_WHAT YOU HAVE TO DO_: Copy the page text below about AI and taste word for word, in full.

_PAGE TEXT_:
_____
Where quality breaks
Jami was direct about this. AI can’t produce something genuinely novel. It can recombine things that already exist. It can approximate. But the original idea still has to come from a person with taste.
Kaleb brought up MIT research that backed this up in an interesting way. For people who already had subject matter expertise, AI amplified their output. For people who didn’t, cognitive quality declined. The tool is a multiplier. You have to know what good looks like before you can close the gap between what the tool gives you and what you actually need.
This matters a lot if you’re thinking about junior talent. Jami said it plainly: not all humans have taste, and AI definitely doesn’t. The skills you build in those early years of doing the work badly, and then better, are what make you someone who can use these tools well. If you skip that part, the output shows.
“Not all humans have taste. And AI definitely doesn’t.” — Jami Mullikin
Which roles are holding and which aren’t
The panel saw a K-shaped curve forming. Senior roles that require judgment, relationships, and strategy are holding or growing. More executional junior roles are more exposed, and the panel was honest about that rather than dancing around it.
_____
_DATA RECORDS_:
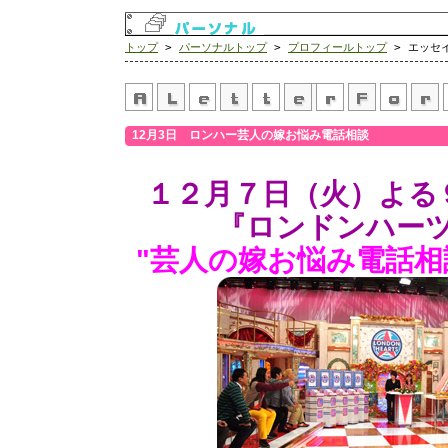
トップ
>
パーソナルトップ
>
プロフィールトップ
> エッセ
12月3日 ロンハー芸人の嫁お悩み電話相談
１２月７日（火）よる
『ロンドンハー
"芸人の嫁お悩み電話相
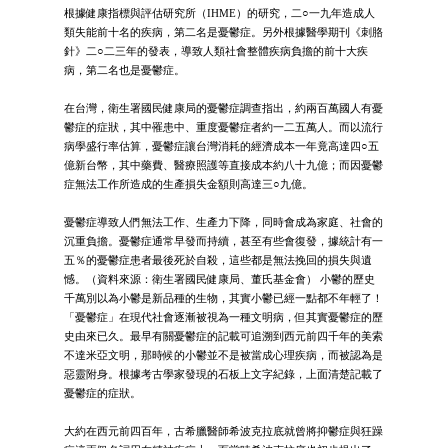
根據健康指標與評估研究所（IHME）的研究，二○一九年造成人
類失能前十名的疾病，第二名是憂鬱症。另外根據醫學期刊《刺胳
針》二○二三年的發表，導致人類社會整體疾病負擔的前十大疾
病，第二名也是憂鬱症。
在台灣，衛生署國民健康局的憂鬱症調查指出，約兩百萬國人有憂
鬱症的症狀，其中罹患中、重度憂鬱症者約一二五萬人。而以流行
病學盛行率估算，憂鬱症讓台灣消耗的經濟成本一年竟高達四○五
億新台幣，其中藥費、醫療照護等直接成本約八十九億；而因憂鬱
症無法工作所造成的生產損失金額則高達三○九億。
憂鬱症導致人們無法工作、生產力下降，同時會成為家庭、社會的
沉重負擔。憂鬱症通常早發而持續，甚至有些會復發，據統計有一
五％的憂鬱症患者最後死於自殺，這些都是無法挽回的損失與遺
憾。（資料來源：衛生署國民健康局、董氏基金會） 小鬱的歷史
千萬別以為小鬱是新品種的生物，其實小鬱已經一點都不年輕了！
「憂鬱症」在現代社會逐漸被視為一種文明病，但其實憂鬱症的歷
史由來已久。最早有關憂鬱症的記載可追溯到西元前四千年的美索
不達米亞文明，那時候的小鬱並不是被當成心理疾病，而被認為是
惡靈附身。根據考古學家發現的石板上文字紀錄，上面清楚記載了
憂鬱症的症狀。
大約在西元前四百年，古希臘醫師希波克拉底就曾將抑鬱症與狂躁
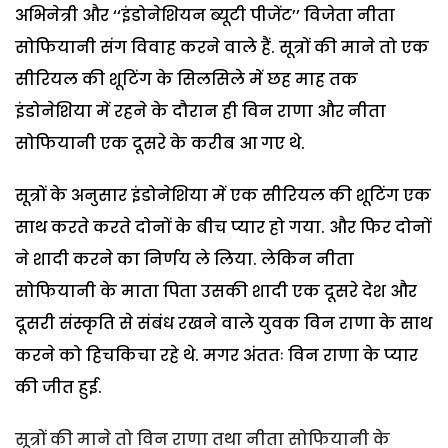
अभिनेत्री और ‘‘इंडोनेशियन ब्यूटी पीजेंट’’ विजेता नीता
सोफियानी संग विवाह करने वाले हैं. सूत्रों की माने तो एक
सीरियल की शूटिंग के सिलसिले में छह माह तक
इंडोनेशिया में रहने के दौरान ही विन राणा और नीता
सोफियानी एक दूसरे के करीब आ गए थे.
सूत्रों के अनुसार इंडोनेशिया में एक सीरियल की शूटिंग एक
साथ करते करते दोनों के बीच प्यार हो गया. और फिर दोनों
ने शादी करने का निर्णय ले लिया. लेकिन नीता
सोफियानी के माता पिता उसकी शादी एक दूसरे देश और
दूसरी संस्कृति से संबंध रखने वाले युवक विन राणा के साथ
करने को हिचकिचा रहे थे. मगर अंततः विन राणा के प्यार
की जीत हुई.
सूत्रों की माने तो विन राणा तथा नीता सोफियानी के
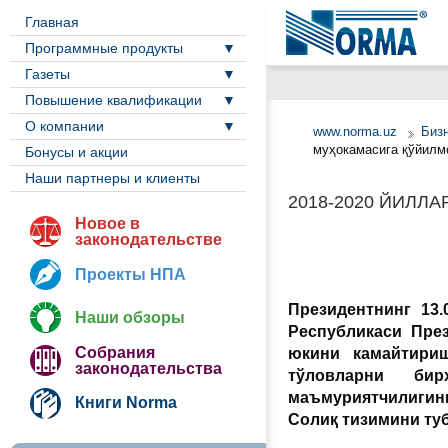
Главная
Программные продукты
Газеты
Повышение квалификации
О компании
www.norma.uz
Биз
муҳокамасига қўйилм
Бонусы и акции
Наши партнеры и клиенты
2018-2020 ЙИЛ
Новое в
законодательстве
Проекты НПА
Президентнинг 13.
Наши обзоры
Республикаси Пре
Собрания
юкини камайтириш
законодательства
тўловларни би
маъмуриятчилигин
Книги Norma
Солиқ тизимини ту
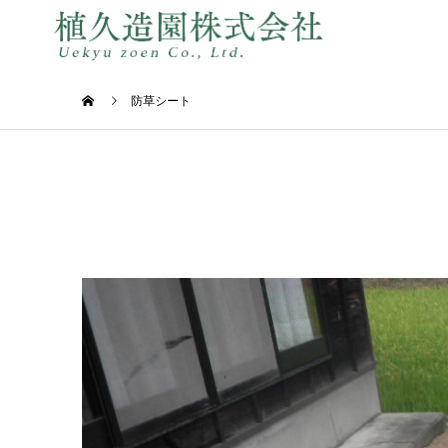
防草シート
_____
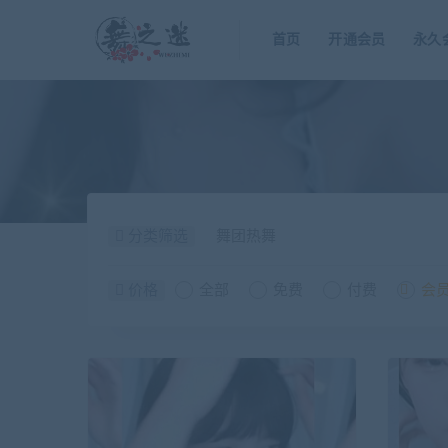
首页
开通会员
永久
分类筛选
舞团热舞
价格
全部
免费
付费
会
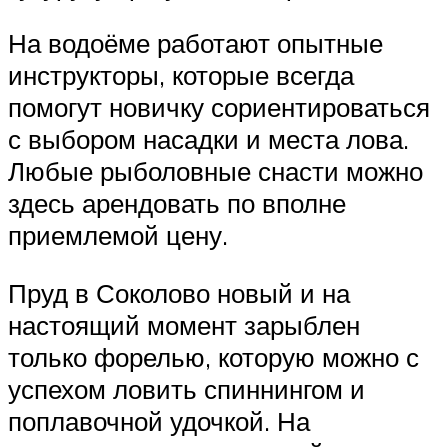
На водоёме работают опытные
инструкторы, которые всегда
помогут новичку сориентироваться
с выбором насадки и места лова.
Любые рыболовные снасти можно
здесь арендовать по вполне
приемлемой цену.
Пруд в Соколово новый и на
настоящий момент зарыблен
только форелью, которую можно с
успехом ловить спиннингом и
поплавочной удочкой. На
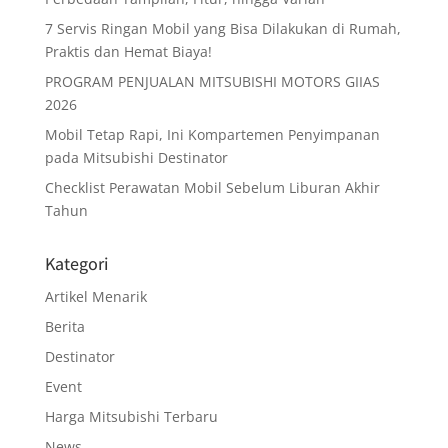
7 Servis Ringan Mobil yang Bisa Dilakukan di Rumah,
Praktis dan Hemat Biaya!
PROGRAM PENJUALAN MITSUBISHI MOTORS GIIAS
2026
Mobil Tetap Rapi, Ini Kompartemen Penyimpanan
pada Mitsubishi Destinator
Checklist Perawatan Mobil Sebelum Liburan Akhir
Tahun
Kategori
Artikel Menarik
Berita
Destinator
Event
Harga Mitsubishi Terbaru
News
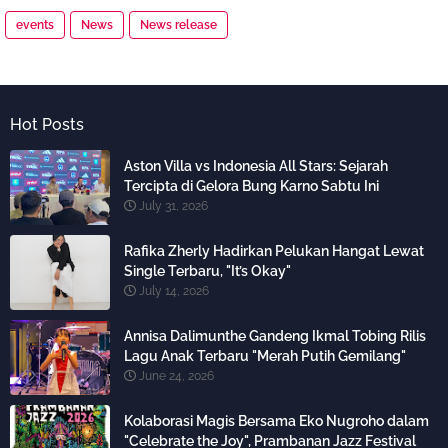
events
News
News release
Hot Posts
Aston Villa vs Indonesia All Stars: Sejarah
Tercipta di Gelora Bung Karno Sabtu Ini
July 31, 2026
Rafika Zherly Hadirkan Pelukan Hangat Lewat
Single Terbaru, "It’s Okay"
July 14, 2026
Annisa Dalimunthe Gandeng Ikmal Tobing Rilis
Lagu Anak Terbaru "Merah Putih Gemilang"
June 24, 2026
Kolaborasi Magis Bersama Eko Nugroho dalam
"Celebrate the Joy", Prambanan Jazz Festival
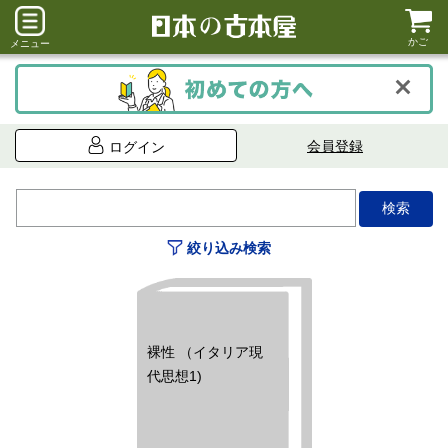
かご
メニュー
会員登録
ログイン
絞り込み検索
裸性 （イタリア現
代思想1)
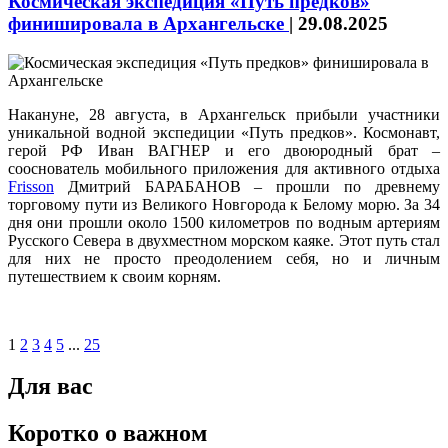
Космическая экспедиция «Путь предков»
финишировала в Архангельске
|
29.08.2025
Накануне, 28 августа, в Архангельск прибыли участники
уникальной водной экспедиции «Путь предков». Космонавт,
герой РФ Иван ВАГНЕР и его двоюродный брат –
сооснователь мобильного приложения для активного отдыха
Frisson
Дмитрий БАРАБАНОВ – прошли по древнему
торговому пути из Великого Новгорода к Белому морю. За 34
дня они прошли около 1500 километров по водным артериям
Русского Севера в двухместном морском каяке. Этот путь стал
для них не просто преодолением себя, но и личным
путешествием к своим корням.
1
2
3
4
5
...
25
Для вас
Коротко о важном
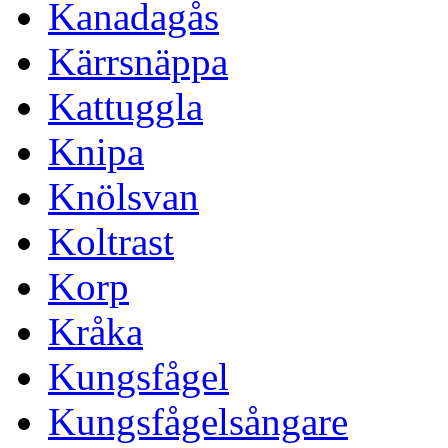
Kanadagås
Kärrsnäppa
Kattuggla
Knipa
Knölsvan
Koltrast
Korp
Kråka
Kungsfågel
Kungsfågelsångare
_____
_RESULT OF THE TASK_:
Where quality breaks
Jami was direct about this. AI can’t produce something genuinely novel. It can recombine things that already exist. It can approximate. But the original idea still has to come from a person with taste.
Kaleb brought up MIT research that backed this up in an interesting way. For people who already had subject matter expertise, AI amplified their output. For people who didn’t, cognitive quality declined. The tool is a multiplier. You have to know what good looks like before you can close the gap between what the tool gives you and what you actually need.
This matters a lot if you’re thinking about junior talent. Jami said it plainly: not all humans have taste, and AI definitely doesn’t. The skills you build in those early years of doing the work badly, and then better, are what make you someone who can use these tools well. If you skip that part, the output shows.
“Not all humans have taste. And AI definitely doesn’t.” — Jami Mullikin
Which roles are holding and which aren’t
The panel saw a K-shaped curve forming. Senior roles that require judgment, relationships, and strategy are holding or growing. More executional junior roles are more exposed, and the panel was honest about that rather than dancing around it.